YOUR GOAL – An exact repetition of the data is required; no picture should appear in it.

Revision tracking records –
== Segment start ==
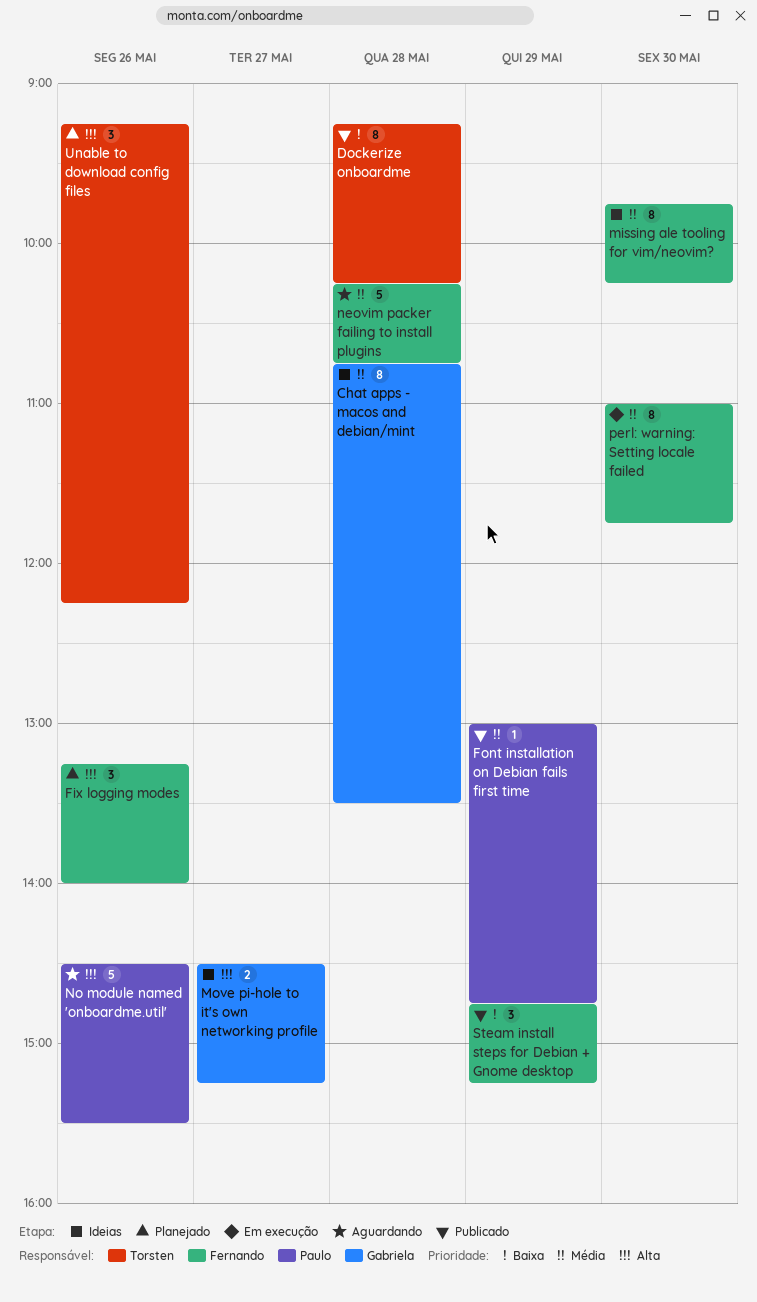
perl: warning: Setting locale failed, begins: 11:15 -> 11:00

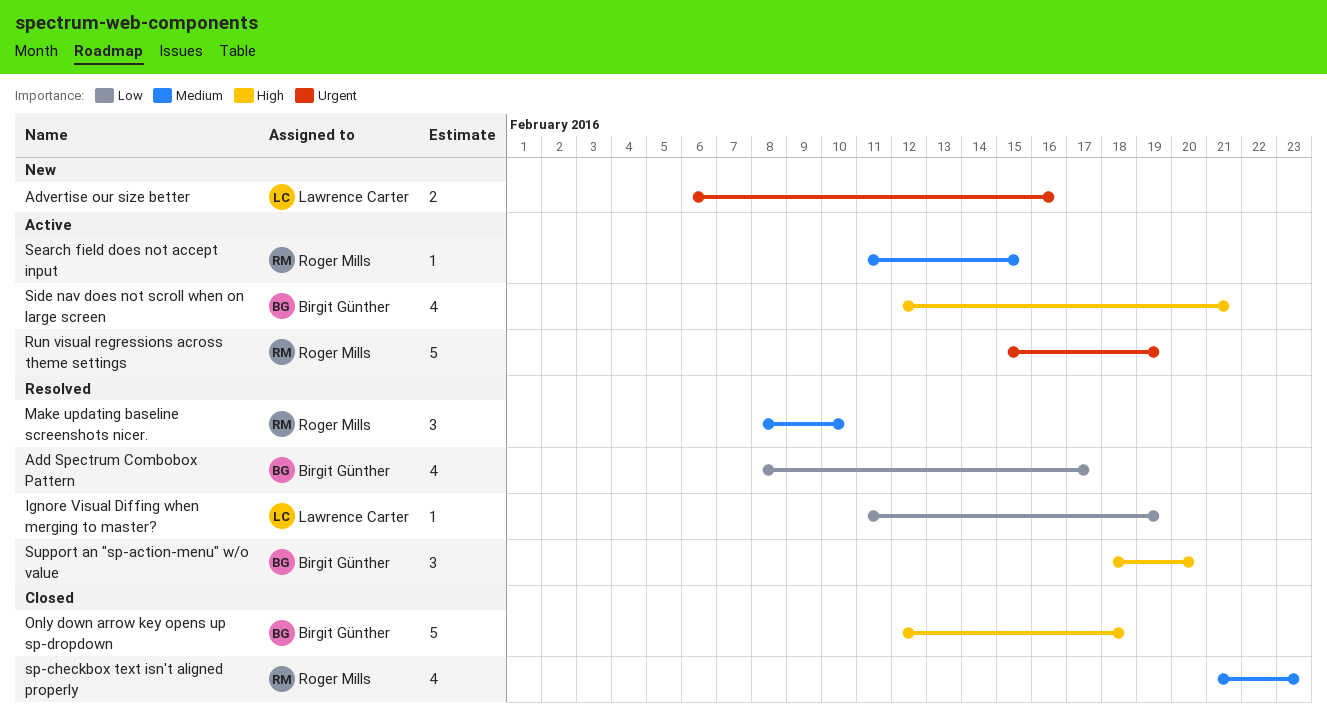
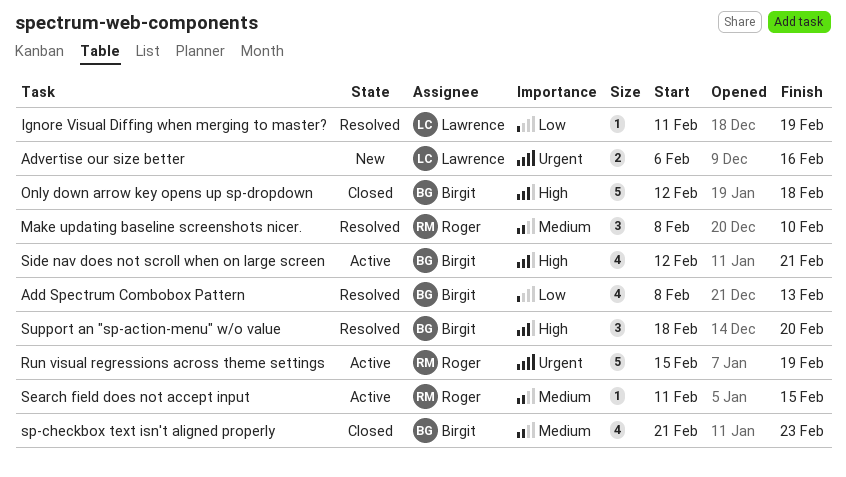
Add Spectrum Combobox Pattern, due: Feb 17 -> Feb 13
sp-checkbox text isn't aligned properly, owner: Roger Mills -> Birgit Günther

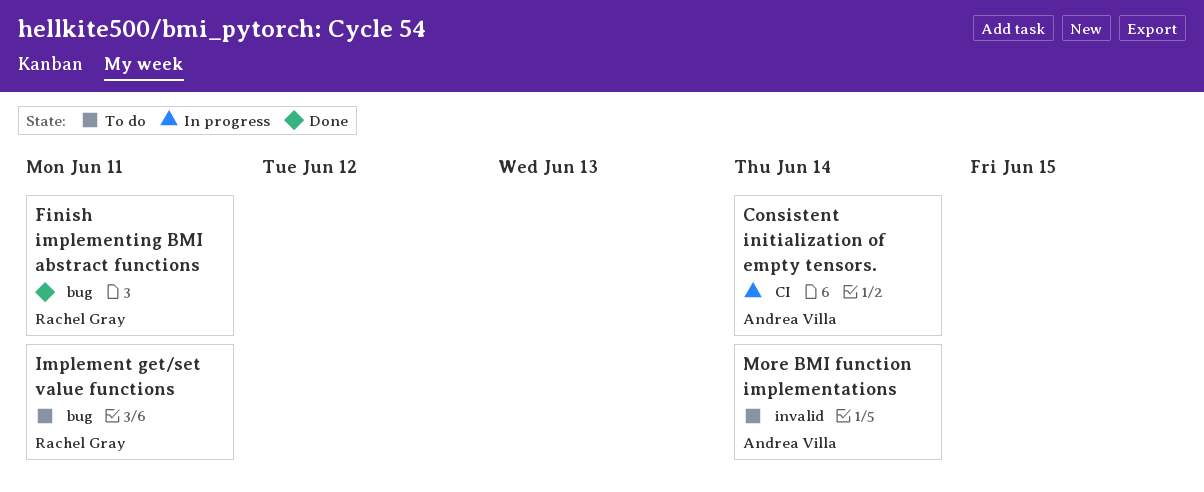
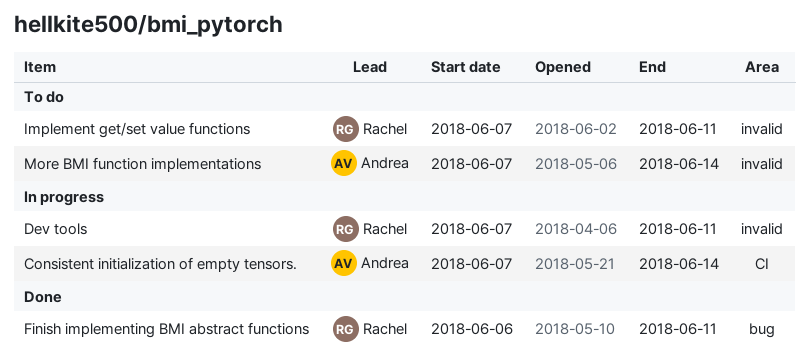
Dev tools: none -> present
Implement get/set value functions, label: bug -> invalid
== Segment end ==
FINAL ANSWER –
perl: warning: Setting locale failed, begins: 11:15 -> 11:00

Add Spectrum Combobox Pattern, due: Feb 17 -> Feb 13
sp-checkbox text isn't aligned properly, owner: Roger Mills -> Birgit Günther

Dev tools: none -> present
Implement get/set value functions, label: bug -> invalid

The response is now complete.